According to a six-year-long study by the University of Southern California, Hispanics are highly underrepresented in top Hollywood movies and are more likely to show skin or don sexy attire in films than any other group.

The study, "Race/Ethnicity in 600 Popular Films: Examining On Screen Portrayals and Behind the Camera Diversity" was conducted by The Media, Diversity & Social Change Initiative of USC's Annenberg School for Communication and Journalism, a USC press release reports. The study examined over 25,000 characters with at least one line in all of the top-grossing films from 2007-2013.

Although 2013 was "a banner year for black characters," thanks to movies like "12 Years a Slave" and "The Butler," Stacy Smith, the study's lead author, MDSCI director and USC Annenberg professor, said there is still a lack of film diversity.
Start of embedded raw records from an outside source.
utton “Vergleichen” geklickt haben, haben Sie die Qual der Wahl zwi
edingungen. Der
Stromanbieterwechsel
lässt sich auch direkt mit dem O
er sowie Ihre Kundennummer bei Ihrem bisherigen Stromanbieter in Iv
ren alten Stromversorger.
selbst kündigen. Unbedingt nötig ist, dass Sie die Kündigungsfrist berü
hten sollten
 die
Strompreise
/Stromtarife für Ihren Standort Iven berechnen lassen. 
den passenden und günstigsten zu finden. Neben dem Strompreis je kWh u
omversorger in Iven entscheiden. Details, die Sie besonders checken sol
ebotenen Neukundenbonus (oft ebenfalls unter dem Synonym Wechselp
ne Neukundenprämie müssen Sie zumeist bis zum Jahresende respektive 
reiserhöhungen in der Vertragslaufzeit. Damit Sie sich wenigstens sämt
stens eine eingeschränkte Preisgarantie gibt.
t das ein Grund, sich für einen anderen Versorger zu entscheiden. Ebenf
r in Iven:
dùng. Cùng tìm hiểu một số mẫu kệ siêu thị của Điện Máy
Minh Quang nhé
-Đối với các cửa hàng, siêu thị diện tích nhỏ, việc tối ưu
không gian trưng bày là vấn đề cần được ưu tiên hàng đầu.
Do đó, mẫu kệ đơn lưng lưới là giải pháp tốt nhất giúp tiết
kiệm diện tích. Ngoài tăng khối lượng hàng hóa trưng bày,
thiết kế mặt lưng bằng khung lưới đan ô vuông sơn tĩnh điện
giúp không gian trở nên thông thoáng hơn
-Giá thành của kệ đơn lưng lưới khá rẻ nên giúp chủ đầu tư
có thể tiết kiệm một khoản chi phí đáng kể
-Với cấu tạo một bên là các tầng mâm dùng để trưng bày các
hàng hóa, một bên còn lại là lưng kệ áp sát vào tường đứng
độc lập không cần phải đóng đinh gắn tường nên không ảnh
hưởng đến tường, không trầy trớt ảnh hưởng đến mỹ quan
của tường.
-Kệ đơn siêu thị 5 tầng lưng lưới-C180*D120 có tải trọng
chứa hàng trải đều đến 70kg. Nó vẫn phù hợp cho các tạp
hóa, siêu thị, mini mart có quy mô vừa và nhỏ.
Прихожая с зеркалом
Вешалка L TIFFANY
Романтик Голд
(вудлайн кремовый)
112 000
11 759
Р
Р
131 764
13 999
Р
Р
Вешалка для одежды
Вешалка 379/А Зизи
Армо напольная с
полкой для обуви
A little over 74 percent of the characters in the study were portrayed by white actors; non-Hispanic whites represent 63 percent of the U.S. population.

"In reality, we saw no meaningful difference in the representation of characters from underrepresented backgrounds across the six years we studied," Smith said via the release.

The study found that Hispanics played a mere 4.9 percent of the characters studied, despite the group representing 16.3 of the U.S. population and 25 percent of movie ticket sales.

"Hispanics and Latinos are one of the fastest-growing groups in the U.S.," Marc Choueiti, one of the study's authors, said. "If popular films were the only way to gauge diversity, viewers would be completely unaware of this. Individuals from this group are almost invisible on screen."

In addition, the study found that Hispanic actresses were more likely than actresses from any other race to show nudity on the big screen.

"Hispanic females (37.5 percent) were more likely than females from all other races/ethnicities to be shown partially or fully naked on screen," the report said.

Male Hispanics were "the most likely to be shown in tight, alluring, or revealing clothing," at 16.5 percent, the study found.

Blanca Valdez, head of a Los Angeles Hispanic casting agency, told The Associated Press that it's hard for Latinos to audition unless the role calls for "diversity" or a "multiethnic" actor. She has seen many Hispanics leave their last names out of their headshots. Still, Valdez is optimistic that studios will eventually "follow the money" and cater to the hand that feeds them.

"I hope this improvement continues because there's so much talent out there that doesn't get seen," she said.